By showing the limits of Pirate Metrics, and drawing a lesson from pirate history, I propose a new set of metrics for organizing community.

Pirate Metrics

Back in 2007, Dave McClure introduced Pirate Metrics as a way for startup marketers (AKA “growth hackers”) to get traction with users and keep them engaged. He proposed the acronym AARRR(!):

  • Acquisition — users sign up for some product, subscription, etc.
  • Activation — they get started on the app or platform
  • Retention — they come back
  • Referral — they bring others
  • Revenue — they generate value for the platform

These metrics are strictly business.

To see how they work, consider Loomio, a New Zealand worker cooperative that built a decision-making platform. They raised over $100k via crowdfunding in 2012, and have grown their user base by applying Pirate Metrics to create a positive user experience, welcome emails to thank-you notes. People love Loomio. I love Loomio. But in terms of marketing, Loomio operates much like any startup.
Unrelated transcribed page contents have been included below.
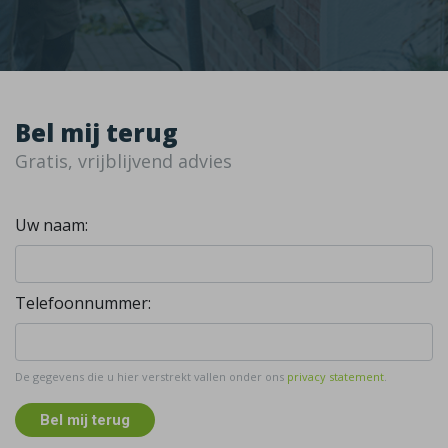
Bel mij terug
Gratis, vrijblijvend advies
Uw naam:
Telefoonnummer:
De gegevens die u hier verstrekt vallen onder ons
privacy statement
.
Bel mij terug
For startups and co-ops, success depends mainly on operations.

Some of the most democratic operations in history were, in fact, pirate ships — despite their criminal ambitions. In fact, I recently became friends with a lawyer who swears by pirates. He recommended The Invisible Hook: The Law and Economics of Pirate Tolerance. Here’s what I took away from it:

The ever-present “mutiny” element helped pirate ships become both competitive and democratic. On pirate ships, captains only earned 2x the rest of the crew, and could be replaced whenever they displayed cowardice or failed to go after a bounty. Occasionally, pirate ships would form a fleet for collective action against really big bounty. They also had many black crew members who were free men and participated at all levels, from crew to captain. The merchant marine, on the other hand, operated as a slave ship with 6x differences in income and a punitive approach to handling nearly everything. Mercantilism helped build empires, but even good commerce is hardly democracy.

As a metaphor and a moral tale, pirates have a lot more to offer.

Mutiny Metrics

I propose “Mutiny Metrics” as a starting point to build better community with cooperatives, guilds, and commons of all kinds. While marketing is about revenue, a basic necessity for any enterprise, organizing is about community power, a moral high-road.
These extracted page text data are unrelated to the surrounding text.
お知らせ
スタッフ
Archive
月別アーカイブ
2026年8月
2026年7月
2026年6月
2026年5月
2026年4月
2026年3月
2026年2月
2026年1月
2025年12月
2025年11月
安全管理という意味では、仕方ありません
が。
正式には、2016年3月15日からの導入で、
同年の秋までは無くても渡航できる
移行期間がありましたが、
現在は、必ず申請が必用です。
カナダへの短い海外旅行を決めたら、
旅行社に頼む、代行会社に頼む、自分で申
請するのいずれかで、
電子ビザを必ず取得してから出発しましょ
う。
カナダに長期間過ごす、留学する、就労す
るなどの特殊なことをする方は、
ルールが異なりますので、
The MORAL acronym stands for:

  • Membership — users become members and get a vote
  • Ownership — they contribute equity/investment
  • Reciprocity — they practice mutual aid
  • Association — they create a structure of belonging
  • Leveling — they maintain equality and fairness throughout the platform

These metrics are far from precise or linear, and their application for community engagement is open-ended.

For example, whenever Loomio’s team sees groups use the platform in innovative ways, the team invites them to share insights with others and play it forward with new users. Growing this community of practice can produce beautiful results for meaningful association, full of participation. And as Loomio grows their business in the US, they might get creative sharing ownership through community investment through a Direct Public Offering or better yet, through non-extractive finance. A quick review of Mutiny Metrics can generate many more ideas for better community.
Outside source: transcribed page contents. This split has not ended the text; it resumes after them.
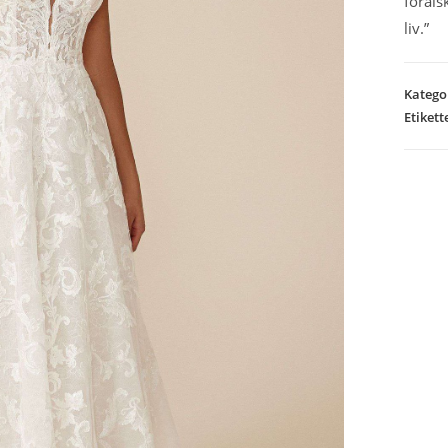
föräls
liv.”
Katego
Etikett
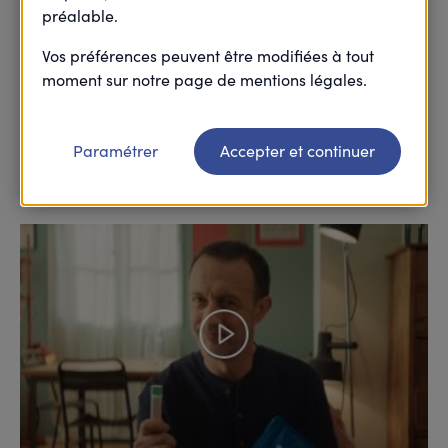
préalable.
Vos préférences peuvent être modifiées à tout
moment sur notre page de mentions légales.
Avec l’Éco-santé, Harmonie Mutuelle propose à
chacun d’agir sur sa santé et celle des autres.
Paramétrer
Accepter et continuer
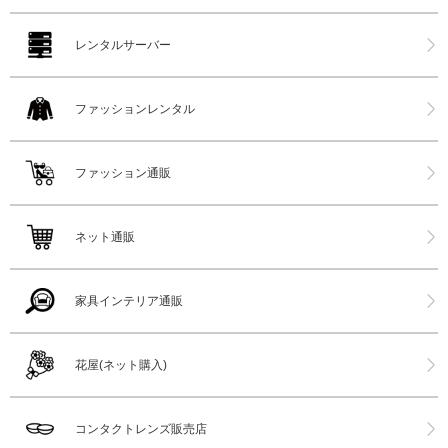
レンタルサーバー
ファッションレンタル
ファッション通販
ネット通販
家具インテリア通販
花屋(ネット購入)
コンタクトレンズ販売店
A few reasons to consider Mutiny Metrics:

First, they focus attention on intention.

For getting users and growing revenue, we have Pirate Metrics. Cultivating community power requires a different approach. And instead of prescribing actions, Mutiny Metrics are flexible and adaptive, a natural fit with MobLab’s “open campaigns” framework.

Second, they invite pleasant surprises from community participation.

Campaigners at SumOfUs hacked Pirate Metrics for community engagement, but their framework is still a one-to-many model. Mutiny Metrics go beyond user experience design to what we might call member experience co-design.

Finally, these metrics are a work in progress.

Give them a thought and see if they help make community participation easier or democracy more possible.